En octobre 2010, une conférence internationale de consensus a eu lieu en Afrique du Sud pour déterminer les nouvelles orientations  de la formation médicale dans le monde.  Il a été décidé que la responsabilité sociale soit la mission principale des facultés de médecine.

Le rapport de consensus qui comprend 10 axes stratégiques insiste beaucoup sur les valeurs de l’égalité et l’équité et la place prépondérante des déterminants sociaux (le niveau social de la population, ses caractéristiques démographiques, sa culture et son environnement) dans la formation du futur médecin.

La faculté de médecine doit baser ses programmes sur les besoins actuels et futurs de la société et doit bien s’intégrer dans sa communauté et avoir un partenariat actif avec les autres acteurs de la société. La conférence de consensus insiste sur le fait que les soins de santé primaire, les soins de proximité adaptés aux besoins de la communauté doivent être la base de tout système de santé.

La faculté de médecine de Sousse peut être considérée come pionnière en matière de responsabilité sociale comme le rappelle  le professeur Mohsen Jeddi, un des fondateurs de la faculté de médecine de Sousse, dont il est le doyen honoraire la faculté.

«Notre faculté a pris comme option de s’ouvrir sur son environnement et de préparer ses futurs médecins à un exercice de la médecine selon une approche à la fois curative et préventive». Il ajoute: «nous avons créé un département de médecine communautaire et nous avons instauré l’enseignement de l’épidémiologie, la prévention, la démographie, la médecine scolaire et la médecine de travail, dès la 1ère année et tout au long du cursus».
 
Il rappelle «la prise de conscience de notre faculté de son rôle social près de 30 ans avant la finalisation du document concernant la responsabilité sociale des facultés de médecine ».

La faculté de médecine de Sousse a envoyé ses stagiaires dans les hôpitaux locaux et les dispensaires des villages de Sousse leur permettant de se familiariser avec les maladies de la communauté. En outre, la faculté de médecine de Sousse a réussi dans son pari de développer l’hôpital régional de Kairouan qui lui est affilié. Elle n’a cessé d’en fournir les stagiaires et les enseignants à cet hôpital dont plusieurs services sont devenus hospitalo-universitaires.
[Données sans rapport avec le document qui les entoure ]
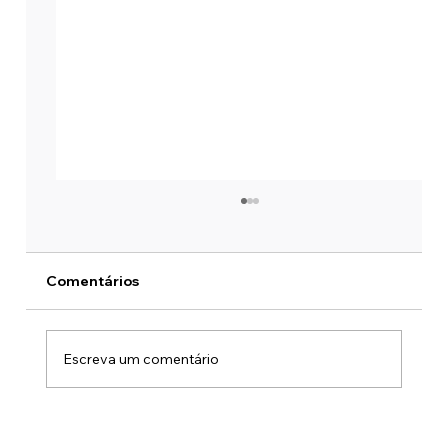
Comentários
Escreva um comentário
Como desativar redirecionamento de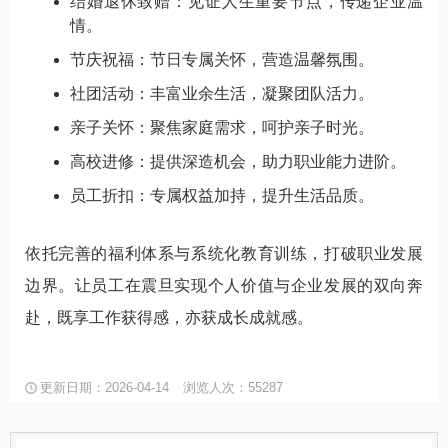
结婚退休致赠：见证人生重要节点，传递企业温
情。
节庆祝福：节日专属关怀，营造温馨氛围。
社团活动：丰富业余生活，凝聚团队活力。
亲子关怀：聚焦家庭需求，呵护亲子时光。
高校进修：提供深造机会，助力职业能力进阶。
员工折扣：专属权益加持，提升生活品质。
依托完善的福利体系与系统化教育训练，打破职业发展
边界。让员工在震旦实现个人价值与企业发展的双向奔
赴，既享工作获得感，亦获成长成就感。
更新日期：2026-04-14
浏览人次：55287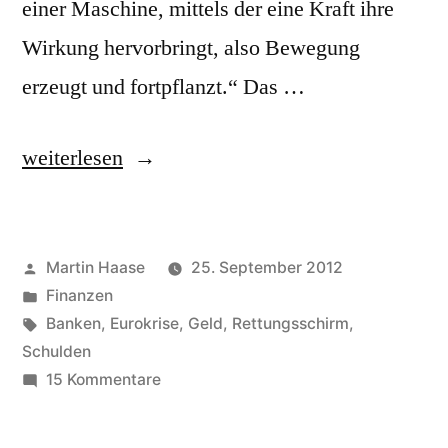
einer Maschine, mittels der eine Kraft ihre
Wirkung hervorbringt, also Bewegung
erzeugt und fortpflanzt.“ Das …
„Stabilitätsmechanismus,
weiterlesen
Europäischer
(ESM)“
Veröffentlicht
Martin Haase
25. September 2012
von
Veröffentlicht
Finanzen
in
Schlagwörter:
Banken
,
Eurokrise
,
Geld
,
Rettungsschirm
,
Schulden
zu
15 Kommentare
Stabilitätsmechanismus,
Europäischer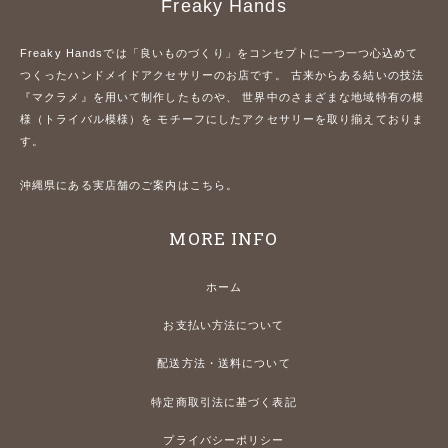
Freaky Hands
Freaky Handsでは「良いものづくり」をコンセプトに一つ一つ心込めて
つくったハンドメイドアクセサリーのお店です。 古来からある結いの技法
『マクラメ』を用いて制作したものや、 世界中のさまざまな地域特有の模
様（トライバル模様）を モチーフにしたアクセサリーを取り揃えておりま
す。
沖縄県にある実店舗のご案内はこちら。
MORE INFO
ホーム
お支払い方法について
配送方法・送料について
特定商取引法に基づく表記
プライバシーポリシー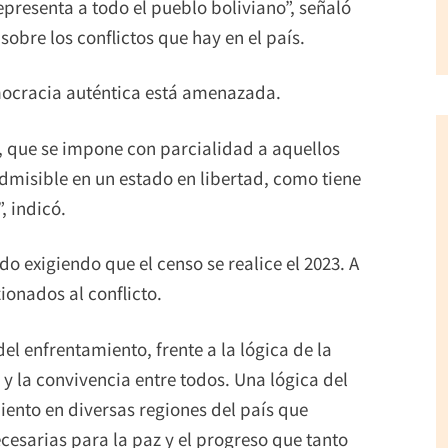
epresenta a todo el pueblo boliviano”, señaló
sobre los conflictos que hay en el país.
emocracia auténtica está amenazada.
s, que se impone con parcialidad a aquellos
admisible en un estado en libertad, como tiene
, indicó.
o exigiendo que el censo se realice el 2023. A
zionados al conflicto.
l enfrentamiento, frente a la lógica de la
y la convivencia entre todos. Una lógica del
ento en diversas regiones del país que
cesarias para la paz y el progreso que tanto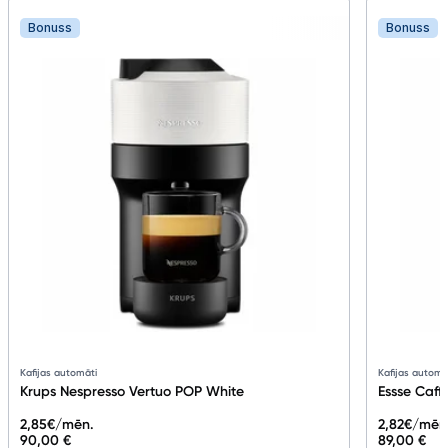
Bonuss
Bonuss
Kafijas automāti
Kafijas automā
Krups Nespresso Vertuo POP White
Essse Caff
2,85
€/mēn.
2,82
€/mēn
90,00 €
89,00 €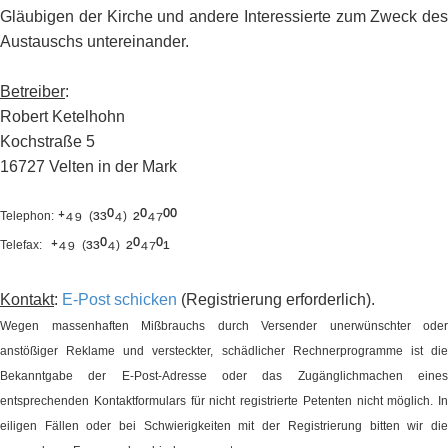
Gläubigen der Kirche und andere Interessierte zum Zweck des
Austauschs untereinander.
Betreiber
:
Robert Ketelhohn
Kochstraße 5
16727 Velten in der Mark
⁺⁴⁹
³³⁰⁴
²⁰⁴⁷⁰⁰
Telephon:
(
)
⁺⁴⁹
³³⁰⁴
²⁰⁴⁷⁰¹
Telefax:
(
)
Kontakt
:
E-Post schicken
(Registrierung erforderlich).
Wegen massenhaften Mißbrauchs durch Versender unerwünschter oder
anstößiger Reklame und versteckter, schädlicher Rechnerprogramme ist die
Bekanntgabe der E-Post-Adresse oder das Zugänglichmachen eines
entsprechenden Kontaktformulars für nicht registrierte Petenten nicht möglich. In
eiligen Fällen oder bei Schwierigkeiten mit der Registrierung bitten wir die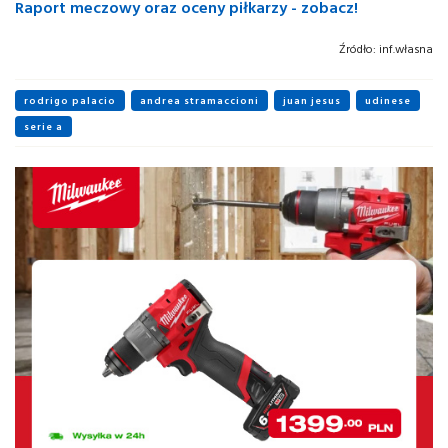
Raport meczowy oraz oceny piłkarzy - zobacz!
Źródło:
inf.własna
rodrigo palacio
andrea stramaccioni
juan jesus
udinese
serie a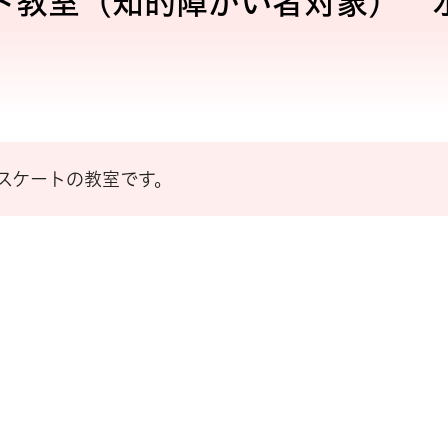
ト教室（知的障がい者対象） 
スケートの教室です。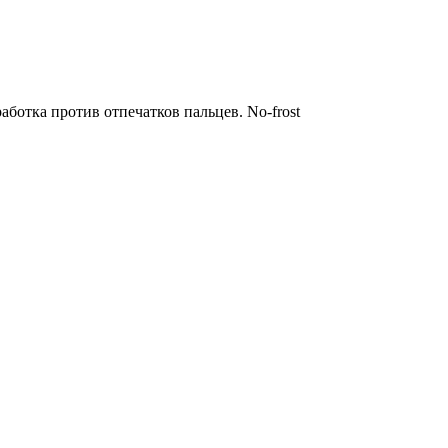
ботка против отпечатков пальцев. No-frost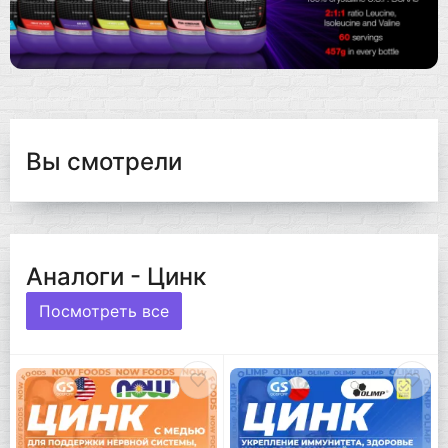
Вы смотрели
Аналоги - Цинк
Посмотреть все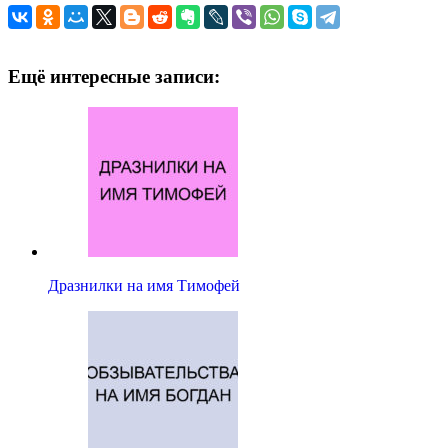
Ещё интересные записи:
Дразнилки на имя Тимофей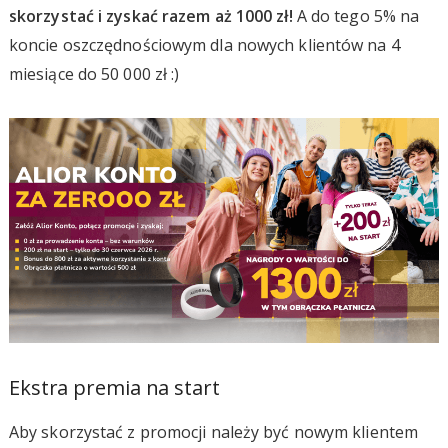
skorzystać i zyskać razem aż 1000 zł!
A do tego 5% na
koncie oszczędnościowym dla nowych klientów na 4
miesiące do 50 000 zł :)
Ekstra premia na start
Aby skorzystać z promocji należy być nowym klientem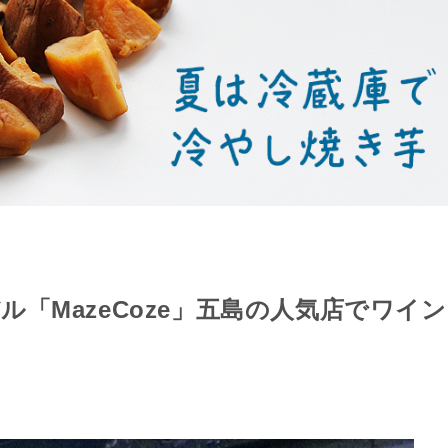
「MazeCoze」五島の人気店でワイン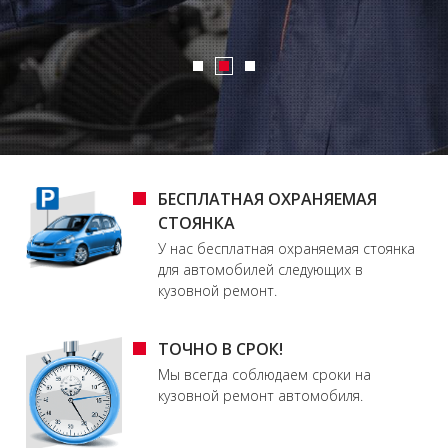
БЕСПЛАТНАЯ ОХРАНЯЕМАЯ
СТОЯНКА
У нас бесплатная охраняемая стоянка
для автомобилей следующих в
кузовной ремонт.
ТОЧНО В СРОК!
Мы всегда соблюдаем сроки на
кузовной ремонт автомобиля.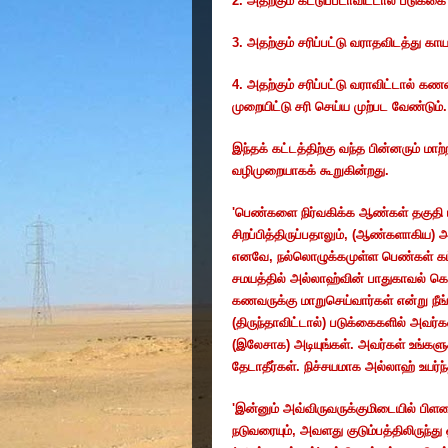
2.
அதற்கும் கட்டுப்படாவிட்டால் படுக்கை 
3.
அதற்கும் சரிப்பட்டு வராதவிடத்து க
4.
அதற்கும் சரிப்பட்டு வராவிட்டால் க
முறையிட்டு சரி செய்ய முற்பட வேண்டும்.
இந்தக் கட்டத்திற்கு வந்த பின்னரும் 
வழிமுறையாகக் கூறுகின்றது.
'
பெண்களை நிர்வகிக்க ஆண்கள் தகுதி ய
சிறப்பித்திருப்பதாலும்
, (
ஆண்களாகிய) அவர
எனவே
,
நல்லொழுக்கமுள்ள பெண்கள் கட்ட
சமயத்தில் அல்லாஹ்வின் பாதுகாவல் கொ
கணவருக்கு மாறுசெய்வார்கள் என்று நீங
(திருந்தாவிட்டால்) படுக்கைகளில் அவர்க
(இலேசாக) அடியுங்கள். அவர்கள் உங்களுக்
தேடாதீர்கள். நிச்சயமாக அல்லாஹ் உயர்ந
'
இன்னும் அவ்விருவருக்குமிடையில் பிளவ
நடுவரையும்
,
அவளது குடும்பத்திலிருந்து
La prochaine étape dans le cadre de la responsabilité sociale de la faculté de médecine de Sousse pourrait être une ouverture sur les région du centre-ouest et plus précisément les régions de Kasserine et Sidi Bouzid qui font partie, comme la ville de Sousse, du centre tunisien.

La faculté de médecine de Sousse a besoin de terrains de stages pour ses étudiants nombreux et ses régions ont besoin de compétences. Un tel partenariat pourrait amorcer un développement de la qualité des soins dans ces régions et promouvoir le rayonnement de la faculté de Sousse (et la ville de Sousse) dans le centre du pays et le pays en général.

En outre, la faculté de Sousse pourrait aider avec son potentiel humain et son expérience à l’implantation de noyaux de facultés de médecine dans ces régions. Car, comme le dit bien le slogan révolutionnaire, les rêves d’aujourd’hui sont les réalités de demain.